▶ [Records]:

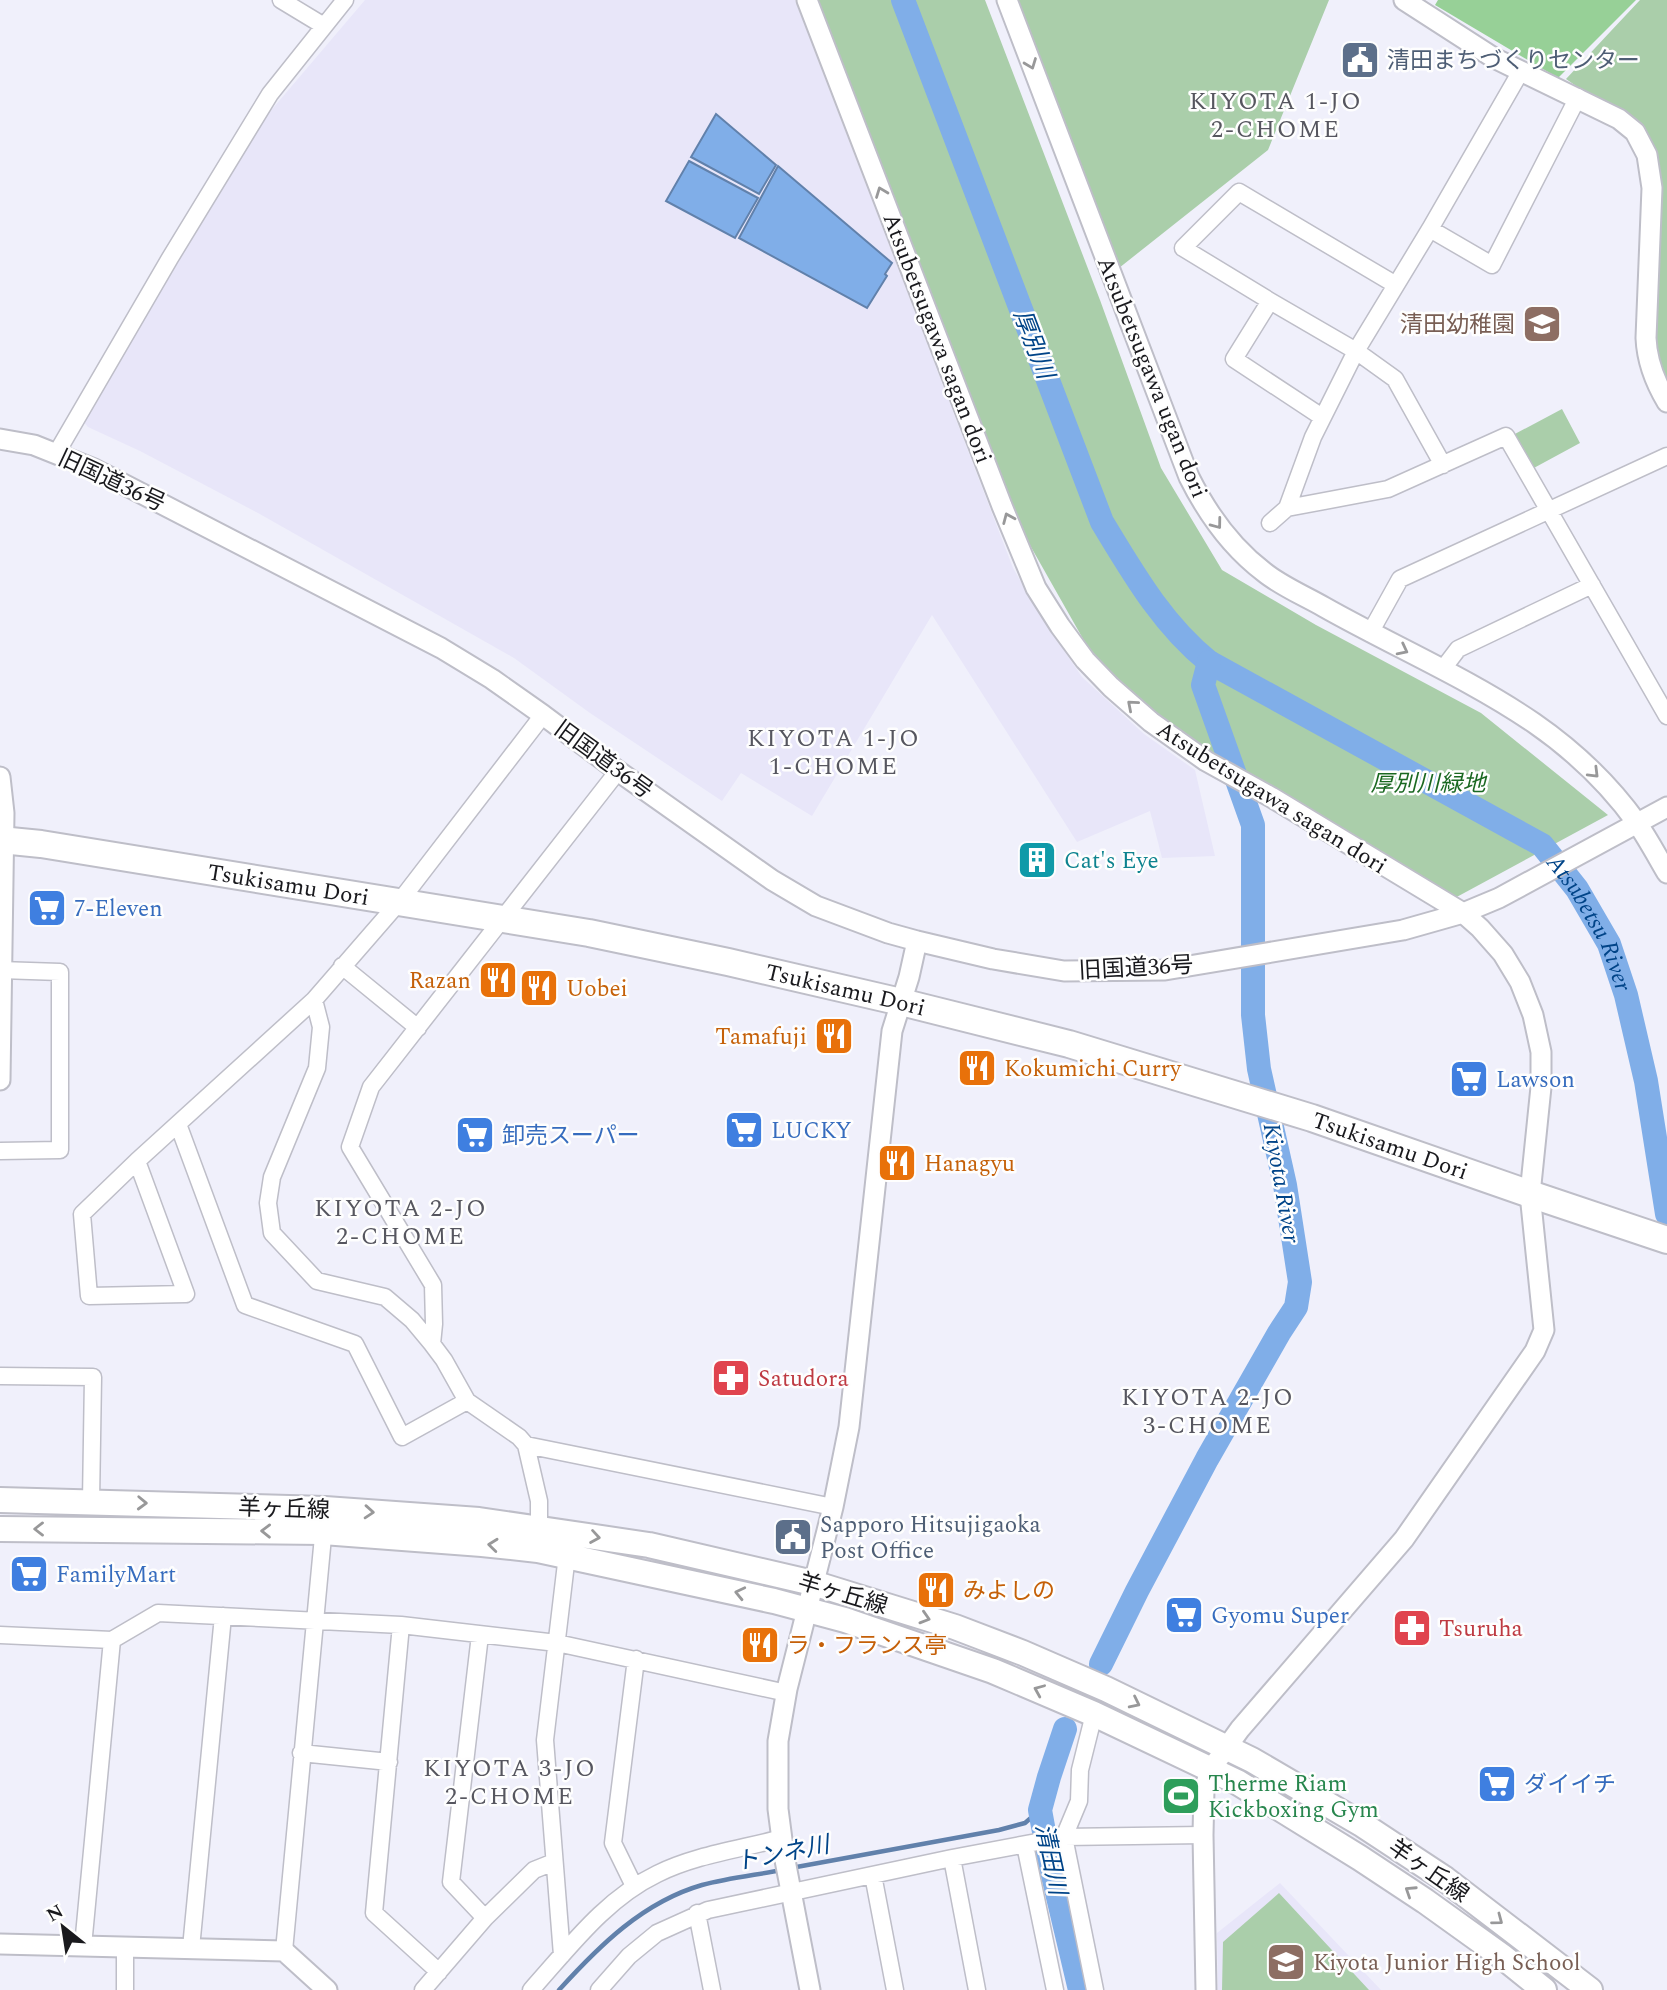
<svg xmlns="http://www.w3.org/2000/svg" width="1667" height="1990" viewBox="0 0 1667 1990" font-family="Spectral,'Noto Sans JP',serif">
	<rect width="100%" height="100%" fill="#f0f0fb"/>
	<!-- built -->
	<path fill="#e8e6f9" d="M365 0H795L1013 568 1042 618 1082 677 1144 734 1195 770 1215 856 1162 858 1150 811 1077 842 932 615 812 816 741 773 722 801 590 713 514 658 258 513 140 451 88 427 82 420 268 114Z
		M1280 1883 1381 1990H1218L1217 1933Z"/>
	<!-- green -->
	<path fill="#aaceaa" d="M814 0H985L1100 300 1161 468 1222 570 1316 625 1481 713 1608 815 1453 899 1246 772 1171 729 1091 653 1010 510Z
		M1018 0H1329L1268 150 1119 268Z
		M1640 0H1667V386L1657 370 1654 285 1660 177 1631 115 1592 97 1566 79Z
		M1562 409 1580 443 1532 469 1513 435Z
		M1279 1893 1369 1990H1222L1223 1942Z"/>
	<!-- forest -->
	<path fill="#97d097" d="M1438 0H1636L1558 78 1435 5Z"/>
	<!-- water -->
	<path fill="#80aee8" stroke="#6181ab" stroke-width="2" d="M716 114 776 165 759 194 691 157Z
		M689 161 758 198 735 238 666 201Z
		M778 166 892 263 885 274 887 276 867 308 739 238Z"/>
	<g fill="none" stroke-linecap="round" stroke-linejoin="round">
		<!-- stream -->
		<path stroke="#6181ab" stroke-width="4.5" d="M791 1868 999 1830 1025 1823 1040 1810
			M559 1990C599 1946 643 1902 702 1885 728 1878 756 1875 782 1870"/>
		<!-- river -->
		<g stroke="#80aee8" stroke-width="24">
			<path id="s1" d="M903 0 1102 522C1133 573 1162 624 1209 662L1542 845 1577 889 1609 944 1626 995 1646 1081 1667 1214"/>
			<path d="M1101 1664 1137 1591 1207 1459 1279 1333 1296 1307 1300 1282 1285 1185 1259 1069 1253 1015V825L1203 685 1209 662"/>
			<path d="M1065 1729 1049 1777 1040 1810 1049 1859 1080 1990"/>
		</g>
		<!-- minor casing -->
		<g stroke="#bebec8" stroke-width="19">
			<path id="minor" d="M281 0 324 26
				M1430 229 1492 265 1578 97
				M1396 285 1239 192 1183 248 1270 301 1356 351 1395 379 1443 465
				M1270 301 1234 359 1322 417
				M56 454 170 258 270 94 345 0
				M1287 508 1388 489 1506 436 1667 716
				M1270 523 1287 508 1313 437 1356 351 1430 229 1521 71
				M1370 633 1400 579 1667 456
				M1442 670 1458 649 1592 585
				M342 966 418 1028
				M0 970 60 972V1150L0 1151
				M314 1000 321 1027 317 1068 272 1177 268 1203 272 1233 317 1281 385 1297 412 1320 432 1344
				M178 1124 245 1305 355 1344 402 1437 467 1401
				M137 1161 186 1294 89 1296 82 1214 137 1161 314 1000 400 901 543 715
				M0 1376 93 1377 91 1501
				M526 1445 833 1507
				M539 1537V1501L526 1445 519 1437 467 1401 444 1360 432 1344 434 1324 433 1285 350 1147 371 1087 618 771
				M401 1625 374 1913 439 1972
				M0 1635 112 1640 158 1613 401 1625 557 1643 787 1693
				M480 1635 451 1882 485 1918
				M1094 1714 1080 1770 1079 1801 1064 1837 1095 1990
				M301 1753 389 1762
				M1025 1845 1055 1990
				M952 1858 977 1990
				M873 1875 895 1990
				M634 1886 613 1843 636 1659
				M697 1913 712 1990
				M83 1946 112 1640
				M125 1947V1990
				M191 1948 223 1616
				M284 1951 324 1526
				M562 1955 545 1740 567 1555
				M423 1990 485 1918 534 1870 554 1862
				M531 1990C569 1948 605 1899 657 1874 695 1855 741 1849 782 1838
				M599 1990 629 1956 657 1933 708 1910 952 1858 1064 1837 1203 1835"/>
		</g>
		<!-- tertiary casing -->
		<g stroke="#bebec8" stroke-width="23">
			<path id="tertiary" d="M807 0 1002 506 1036 588 1060 626 1085 660 1111 687 1151 722 1206 761 1271 797 1463 913 1480 928 1503 954 1520 982 1533 1015 1541 1052V1087L1530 1194 1544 1330 1535 1351 1404 1539 1240 1729 1211 1769 1204 1789 1203 1835 1206 1990
				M1007 0 1189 477C1207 513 1231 547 1264 572 1281 586 1305 596 1324 607 1393 646 1468 678 1534 723 1573 750 1609 784 1637 823 1648 839 1657 856 1667 873
				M1404 0 1494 58 1619 119 1635 132 1647 155 1652 188 1646 338C1647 362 1655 382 1667 402
				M0 439 34 445 94 469 441 648 492 679 543 715 618 771 772 880 816 906 888 933 917 941 993 959 1064 971 1165 970 1403 930 1463 913 1499 898 1667 807
				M0 777 4 813 0 1080
				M0 1944 284 1951 327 1990
				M810 1990 784 1855 778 1809V1741L787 1689 833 1507 849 1427 892 1031 909 977 917 941"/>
		</g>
		<!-- primary casing -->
		<g stroke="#bebec8" stroke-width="28">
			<path id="primary" d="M0 1500 325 1509 479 1520 649 1545 813 1583 955 1627 1023 1653 1106 1689 1252 1760 1363 1825 1445 1879 1590 1990
				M0 1529 323 1532 482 1544 538 1550 774 1601 845 1620 993 1671 1094 1714 1237 1782 1360 1858 1425 1901 1503 1957 1544 1990"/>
		</g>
		<!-- trunk casing -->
		<g stroke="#bebec8" stroke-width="30">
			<g id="trunk">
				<path id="s2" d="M0 840 41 844 589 933 728 962 901 1002 1069 1044 1312 1118 1530 1194 1667 1240"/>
			</g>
		</g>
		<!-- minor -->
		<use href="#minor" stroke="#fff" stroke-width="16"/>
		<!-- tertiary -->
		<use href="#tertiary" stroke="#fff" stroke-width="19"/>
		<!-- primary -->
		<use href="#primary" stroke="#fff" stroke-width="24"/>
		<!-- trunk -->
		<use href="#trunk" stroke="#fff" stroke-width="26"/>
	</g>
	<!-- one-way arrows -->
	<defs><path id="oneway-chevron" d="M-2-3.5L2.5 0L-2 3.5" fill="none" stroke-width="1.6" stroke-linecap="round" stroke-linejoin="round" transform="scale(1.75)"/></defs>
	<g stroke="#989899">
		<use href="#oneway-chevron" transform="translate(1031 64) rotate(69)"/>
		<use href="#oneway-chevron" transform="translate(881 192) rotate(-111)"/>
		<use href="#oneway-chevron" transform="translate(1008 518) rotate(-113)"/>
		<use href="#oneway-chevron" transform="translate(1217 524) rotate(53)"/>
		<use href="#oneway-chevron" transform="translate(1403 650) rotate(27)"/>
		<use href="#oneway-chevron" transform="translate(1132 705) rotate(-139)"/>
		<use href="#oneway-chevron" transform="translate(1594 773) rotate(45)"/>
		<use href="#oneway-chevron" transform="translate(142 1503) rotate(2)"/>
		<use href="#oneway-chevron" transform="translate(369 1512) rotate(4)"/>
		<use href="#oneway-chevron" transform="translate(39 1529) rotate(-180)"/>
		<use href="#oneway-chevron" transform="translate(266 1531) rotate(-179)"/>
		<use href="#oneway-chevron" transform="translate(595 1537) rotate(9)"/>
		<use href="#oneway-chevron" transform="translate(493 1545) rotate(-174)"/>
		<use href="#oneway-chevron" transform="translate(740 1593) rotate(-167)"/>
		<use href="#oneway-chevron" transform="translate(925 1618) rotate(17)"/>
		<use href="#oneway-chevron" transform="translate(1039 1690) rotate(-157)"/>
		<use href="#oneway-chevron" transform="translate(1135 1703) rotate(26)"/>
		<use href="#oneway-chevron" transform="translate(1410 1891) rotate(-147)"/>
		<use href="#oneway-chevron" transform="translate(1498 1920) rotate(37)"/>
	</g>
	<!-- icons -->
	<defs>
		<g id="civic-square" transform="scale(2.0125)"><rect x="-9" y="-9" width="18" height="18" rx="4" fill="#5c6f8a" stroke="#fefefe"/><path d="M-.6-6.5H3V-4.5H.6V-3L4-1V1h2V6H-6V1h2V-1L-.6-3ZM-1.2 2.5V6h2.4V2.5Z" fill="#fff"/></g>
		<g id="school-square" transform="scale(2.0125)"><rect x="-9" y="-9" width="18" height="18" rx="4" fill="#8d6e63" stroke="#fefefe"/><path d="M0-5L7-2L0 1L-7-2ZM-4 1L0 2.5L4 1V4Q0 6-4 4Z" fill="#fff"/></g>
		<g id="building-square" transform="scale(2.0125)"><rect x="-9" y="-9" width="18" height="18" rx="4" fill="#0f9aa8" stroke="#fefefe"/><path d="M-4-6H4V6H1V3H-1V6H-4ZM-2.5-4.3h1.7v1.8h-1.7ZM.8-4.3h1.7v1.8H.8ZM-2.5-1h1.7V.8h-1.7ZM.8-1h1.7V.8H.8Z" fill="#fff"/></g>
		<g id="supermarket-square" transform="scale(2.0125)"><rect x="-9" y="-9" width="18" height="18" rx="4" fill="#3f7fe0" stroke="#fefefe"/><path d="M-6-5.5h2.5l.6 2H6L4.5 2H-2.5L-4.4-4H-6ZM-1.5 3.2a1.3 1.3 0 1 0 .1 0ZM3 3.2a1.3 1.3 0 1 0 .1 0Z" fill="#fff"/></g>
		<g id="restaurant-square" transform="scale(2.0125)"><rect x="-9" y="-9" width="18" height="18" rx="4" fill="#e8710a" stroke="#fefefe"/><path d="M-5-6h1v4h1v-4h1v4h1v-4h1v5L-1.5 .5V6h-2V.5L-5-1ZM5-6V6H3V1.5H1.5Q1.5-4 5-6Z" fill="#fff"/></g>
		<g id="pharmacy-square" transform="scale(2.0125)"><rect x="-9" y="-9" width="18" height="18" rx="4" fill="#e0444e" stroke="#fefefe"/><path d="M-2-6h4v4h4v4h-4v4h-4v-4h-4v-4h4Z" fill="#fff"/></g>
		<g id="stadium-square" transform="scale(2.0125)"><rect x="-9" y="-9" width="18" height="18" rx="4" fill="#2e9e5b" stroke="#fefefe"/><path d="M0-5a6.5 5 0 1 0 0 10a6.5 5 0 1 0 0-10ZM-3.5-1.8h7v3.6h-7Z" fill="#fff"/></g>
	</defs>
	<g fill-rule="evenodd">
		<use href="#civic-square" x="1360" y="60"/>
		<use href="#school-square" x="1542" y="324"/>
		<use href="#building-square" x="1037" y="860"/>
		<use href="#supermarket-square" x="47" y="908"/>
		<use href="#restaurant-square" x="498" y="980"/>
		<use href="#restaurant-square" x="539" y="988"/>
		<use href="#restaurant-square" x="834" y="1036"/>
		<use href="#restaurant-square" x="977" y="1068"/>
		<use href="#supermarket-square" x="1469" y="1079"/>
		<use href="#supermarket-square" x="744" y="1130"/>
		<use href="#supermarket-square" x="475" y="1135"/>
		<use href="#restaurant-square" x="897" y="1163"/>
		<use href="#pharmacy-square" x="731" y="1378"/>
		<use href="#civic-square" x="793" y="1537"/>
		<use href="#supermarket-square" x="29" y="1574"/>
		<use href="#restaurant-square" x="936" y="1590"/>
		<use href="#supermarket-square" x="1184" y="1615"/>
		<use href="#pharmacy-square" x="1412" y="1628"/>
		<use href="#restaurant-square" x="760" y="1645"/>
		<use href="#supermarket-square" x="1497" y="1784"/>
		<use href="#stadium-square" x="1181" y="1796"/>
		<use href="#school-square" x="1286" y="1962"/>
	</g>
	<g text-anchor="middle" stroke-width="5" stroke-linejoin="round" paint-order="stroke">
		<!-- service labels -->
		<g font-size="23" fill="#4e5e75" stroke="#fefefe" text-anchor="start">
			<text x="1387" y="68">清田まちづくりセンター</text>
			<text x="820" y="1532">Sapporo Hitsujigaoka<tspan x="820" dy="26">Post Office</tspan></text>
		</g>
		<!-- education labels -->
		<g font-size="23" fill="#785e54" stroke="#fefefe" text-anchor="end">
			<text x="1515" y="332">清田幼稚園</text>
			<text x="1313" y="1970" text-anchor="start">Kiyota Junior High School</text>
		</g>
		<!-- street labels -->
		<g font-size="23" fill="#19191d" stroke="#fefefe">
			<text transform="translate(938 338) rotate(69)" y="8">Atsubetsugawa sagan dori</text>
			<text transform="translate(1153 377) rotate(68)" y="8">Atsubetsugawa ugan dori</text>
			<text transform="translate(112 480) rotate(25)" y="8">旧国道36号</text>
			<text transform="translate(604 759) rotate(36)" y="8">旧国道36号</text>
			<text transform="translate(1272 797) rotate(32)" y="8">Atsubetsugawa sagan dori</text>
			<text dy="8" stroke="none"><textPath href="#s2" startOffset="292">Tsukisamu Dori</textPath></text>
			<text transform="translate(1136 967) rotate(-3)" y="8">旧国道36号</text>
			<text dy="8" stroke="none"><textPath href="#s2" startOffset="859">Tsukisamu Dori</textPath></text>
			<text dy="8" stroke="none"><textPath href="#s2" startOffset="1426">Tsukisamu Dori</textPath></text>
			<text transform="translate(284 1508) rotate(2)" y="8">羊ヶ丘線</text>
			<text transform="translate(843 1593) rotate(17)" y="8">羊ヶ丘線</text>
			<text transform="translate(1429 1870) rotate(35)" y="8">羊ヶ丘線</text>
		</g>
		<!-- park labels -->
		<g font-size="23" font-style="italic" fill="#1a6821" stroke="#fefefe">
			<text x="1428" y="791">厚別川緑地</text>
		</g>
		<!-- culture labels -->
		<g font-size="23" fill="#0d838f" stroke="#fefefe" text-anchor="start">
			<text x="1064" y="868">Cat's Eye</text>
		</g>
		<!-- shop labels -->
		<g font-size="23" fill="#366cbe" stroke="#fefefe" text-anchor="start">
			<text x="74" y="916">7-Eleven</text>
			<text x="1496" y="1087">Lawson</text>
			<text x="771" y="1138">LUCKY</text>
			<text x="502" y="1143">卸売スーパー</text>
			<text x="56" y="1582">FamilyMart</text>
			<text x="1211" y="1623">Gyomu Super</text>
			<text x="1524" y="1792">ダイイチ</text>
		</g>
		<!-- food labels -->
		<g font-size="23" fill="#c56008" stroke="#fefefe" text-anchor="start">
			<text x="471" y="988" text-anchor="end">Razan</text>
			<text x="566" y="996">Uobei</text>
			<text x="807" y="1044" text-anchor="end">Tamafuji</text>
			<text x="1004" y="1076">Kokumichi Curry</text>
			<text x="924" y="1171">Hanagyu</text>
			<text x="963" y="1598">みよしの</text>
			<text x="787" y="1653">ラ・フランス亭</text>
		</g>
		<!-- health labels -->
		<g font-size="23" fill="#be3a42" stroke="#fefefe" text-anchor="start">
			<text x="758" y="1386">Satudora</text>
			<text x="1439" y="1636">Tsuruha</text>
		</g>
		<!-- leisure labels -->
		<g font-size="23" fill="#27864d" stroke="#fefefe" text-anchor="start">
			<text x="1208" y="1791">Therme Riam<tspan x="1208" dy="26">Kickboxing Gym</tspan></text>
		</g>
		<!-- neighbourhood labels -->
		<g font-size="24" letter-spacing="2" fill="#56565f" stroke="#fefefe">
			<text x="1276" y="109">KIYOTA 1-JO<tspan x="1276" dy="28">2-CHOME</tspan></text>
			<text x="834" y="746">KIYOTA 1-JO<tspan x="834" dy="28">1-CHOME</tspan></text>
			<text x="401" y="1216">KIYOTA 2-JO<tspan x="401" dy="28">2-CHOME</tspan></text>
			<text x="1208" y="1405">KIYOTA 2-JO<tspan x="1208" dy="28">3-CHOME</tspan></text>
			<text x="510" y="1776">KIYOTA 3-JO<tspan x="510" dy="28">2-CHOME</tspan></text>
		</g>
		<!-- water labels -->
		<g font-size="24" font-style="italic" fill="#048" stroke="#fefefe">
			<text transform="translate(1034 344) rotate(69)" y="8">厚別川</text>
			<text dy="8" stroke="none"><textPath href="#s1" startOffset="1208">Atsubetsu River</textPath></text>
			<text transform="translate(1282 1183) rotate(80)" y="8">Kiyota River</text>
			<text transform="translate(782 1853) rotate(-11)" y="8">トンネ川</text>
			<text transform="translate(1051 1859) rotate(78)" y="8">清田川</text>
		</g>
	</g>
	<!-- north arrow -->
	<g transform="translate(63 1927) rotate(330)" stroke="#fefefe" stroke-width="5" paint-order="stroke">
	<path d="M0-5L12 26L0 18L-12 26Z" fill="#19191d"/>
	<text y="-10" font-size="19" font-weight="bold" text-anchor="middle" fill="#19191d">N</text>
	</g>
</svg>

▶ [What is required]: If the string "middle" is in a line of the entries, pick that line out.

▶ [Task result]:
	<g text-anchor="middle" stroke-width="5" stroke-linejoin="round" paint-order="stroke">
	<text y="-10" font-size="19" font-weight="bold" text-anchor="middle" fill="#19191d">N</text>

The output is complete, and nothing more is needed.